> [CÓMO HACERLA]
Cambia "inflación galopante" por "inflación desbordada" y copia todo lo que va desde "Le tengo cariño" hasta "de comunicación clausurados..." en el texto sobre Venezuela.

> [TEXTO DEL EJERCICIO]

━━━━━━━━

¡Ay, Venezuela!

Le tengo cariño a Venezuela. Imposible no sentir tristeza ante la ruina del país: más de la mitad de la población en pobreza extrema y brutal desabasto de alimentos, medicinas y otros productos básicos; inflación galopante; altísima tasa de homicidios que el gobierno oculta; el Poder Judicial y el Poder Legislativo sometidos; medios de comunicación clausurados...

Durante 12 años consecutivos acudí a la Universidad del Zulia, en Maracaibo, Venezuela, a impartir durante dos semanas una asignatura en la Maestría Latinoamericana de Ciencias Penales y Criminológicas. Hice muy buenas amistades entre las académicas universitarias (en el instituto que se encargaba de la maestría el 90% del personal académico era femenino), destacadamente con la gran criminóloga Lolita Aniyar.

━━━━━━━━

[Datos registrados]

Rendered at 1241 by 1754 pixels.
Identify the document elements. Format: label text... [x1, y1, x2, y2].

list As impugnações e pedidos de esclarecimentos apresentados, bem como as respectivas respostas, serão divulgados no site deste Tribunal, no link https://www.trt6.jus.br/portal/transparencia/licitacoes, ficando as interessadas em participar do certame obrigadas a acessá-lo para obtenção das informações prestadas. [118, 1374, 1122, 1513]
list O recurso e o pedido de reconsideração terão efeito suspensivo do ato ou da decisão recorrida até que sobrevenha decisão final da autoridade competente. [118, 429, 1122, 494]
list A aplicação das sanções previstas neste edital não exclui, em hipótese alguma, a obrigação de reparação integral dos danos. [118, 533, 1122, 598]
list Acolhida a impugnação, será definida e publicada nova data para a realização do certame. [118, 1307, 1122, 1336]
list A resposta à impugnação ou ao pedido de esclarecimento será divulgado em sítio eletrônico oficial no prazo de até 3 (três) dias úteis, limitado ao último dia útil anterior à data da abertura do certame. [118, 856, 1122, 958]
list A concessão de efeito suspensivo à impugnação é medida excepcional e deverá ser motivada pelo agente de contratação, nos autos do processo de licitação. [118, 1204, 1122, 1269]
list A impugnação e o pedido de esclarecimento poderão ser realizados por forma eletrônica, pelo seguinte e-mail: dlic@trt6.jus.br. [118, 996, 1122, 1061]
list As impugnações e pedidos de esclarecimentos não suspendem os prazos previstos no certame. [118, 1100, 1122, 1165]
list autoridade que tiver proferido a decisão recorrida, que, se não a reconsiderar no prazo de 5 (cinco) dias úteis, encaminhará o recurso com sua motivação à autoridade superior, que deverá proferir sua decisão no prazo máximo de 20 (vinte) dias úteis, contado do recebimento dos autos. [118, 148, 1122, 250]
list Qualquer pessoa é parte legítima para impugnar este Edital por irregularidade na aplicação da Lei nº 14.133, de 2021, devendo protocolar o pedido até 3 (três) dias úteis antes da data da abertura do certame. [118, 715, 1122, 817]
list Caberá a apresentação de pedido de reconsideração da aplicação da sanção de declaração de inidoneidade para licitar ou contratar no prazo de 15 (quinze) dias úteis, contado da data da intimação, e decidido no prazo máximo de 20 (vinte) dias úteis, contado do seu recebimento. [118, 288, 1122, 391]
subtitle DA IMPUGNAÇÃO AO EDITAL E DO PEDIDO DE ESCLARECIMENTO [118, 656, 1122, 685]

━━━━━━━━

> [RESULTADO]
Le tengo cariño a Venezuela. Imposible no sentir tristeza ante la ruina del país: más de la mitad de la población en pobreza extrema y brutal desabasto de alimentos, medicinas y otros productos básicos; inflación desbordada; altísima tasa de homicidios que el gobierno oculta; el Poder Judicial y el Poder Legislativo sometidos; medios de comunicación clausurados...